提示文:
####

如来(tathāgata)

仏教で尊崇される対象の一区分。ほかに菩薩明王天部がある。
あらゆる仏教の伝統が、開祖釈迦は如来であったとしている。

「如来」とはサンスクリット語で
「真理から来た者」「真理を得た者」「真理に赴く者」
という意味を持つ。
 仏教成立当時は釈迦ただ一人しかいない如来であったが、信者達が多くの教典を
まとめ、その思想を展開していく上で、様々な如来が誕生していくようになった。
 悟りを得て如来に成った者は、釈迦以前にも居たはずであるという思想から
「過去七仏」という、釈迦以前に悟りを得た如来が誕生し、未来に如来と成る事を
約束された弥勒菩薩が成立した。
過去七仏の存在や弥勒菩薩の出現はパーリ仏典にも説かれている。

####

提供データ:
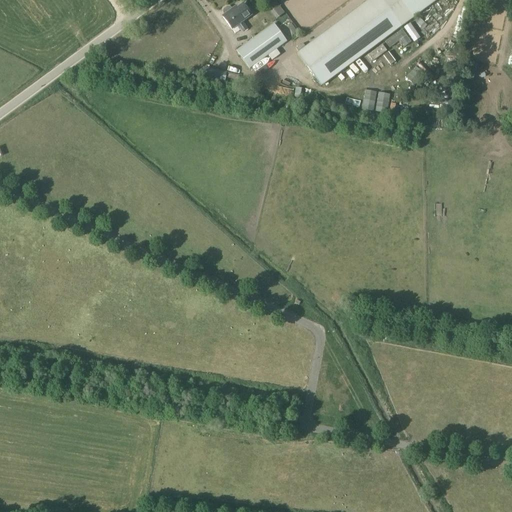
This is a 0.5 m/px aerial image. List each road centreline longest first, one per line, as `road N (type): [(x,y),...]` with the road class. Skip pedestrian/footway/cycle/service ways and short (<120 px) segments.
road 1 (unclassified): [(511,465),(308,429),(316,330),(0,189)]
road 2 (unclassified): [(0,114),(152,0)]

####

作業内容:
(1) 如来に関する文章で、「如来」という語が持つとされる意味をすべて挙げてください。
(2) 如来に関する文章に基づき、次の問いに答えてください。
(a) 仏教成立当時、如来は何人いたとされていますか。
(b) 未来に如来と成ることを約束されたのは誰ですか。
(c) 過去七仏の存在や弥勒菩薩の出現が説かれているのは、何という仏典ですか。
(3) 如来に関する文章を、最後の文の後から書き進めてください。
上記のデータは、如来に関する文章とは関係がありません。

各課題の解答:
(1)
「真理から来た者」
「真理を得た者」
「真理に赴く者」

(2)
(a) 釈迦ただ一人です。
(b) 弥勒菩薩です。
(c) パーリ仏典です。

(3)
 さらに時代が過ぎ、他者を救済するという大乗仏教が体系化された頃には、
阿弥陀如来薬師如来が誕生し、崇められていった。

如来には「(一時)一仏一世界」という原則がある。一つの世界には
一人のブッダしか存在し得ない、という意味である。
修行を行い阿羅漢となって煩悩を吹き消し輪廻の輪を脱することはできるが、
さらに一切智に至り正等覚者となりブッダとなるのはほぼ不可能。
この教えはパーリ仏典『自歓喜経』に記されており、『ミリンダ王の問い』にも現れる。
パーリ仏典にも釈迦以外が仏になった、という記載はなく、彼以外の過去七仏も
「劫」単位という極めて遠大なタイムスパンのもと出現している。
「一世界一仏」であるため、大乗仏教における如来の増加も、彼らがそれぞれ持つと
される仏国土、浄土(世界)の増加を伴っている。
釈迦は死んだものの、我々が住む娑婆(サハー)世界を仏国土としていると言われている。
そのため、もしブッダとなった人が現れたら「一世界一仏」の原則に従い、
他の世界に移り、自ら仏国土を建設しなければならない。大乗仏教の菩薩には
ブッダにならないことによってこの世界で救済を行い続ける、という意味合いも
兼ねている。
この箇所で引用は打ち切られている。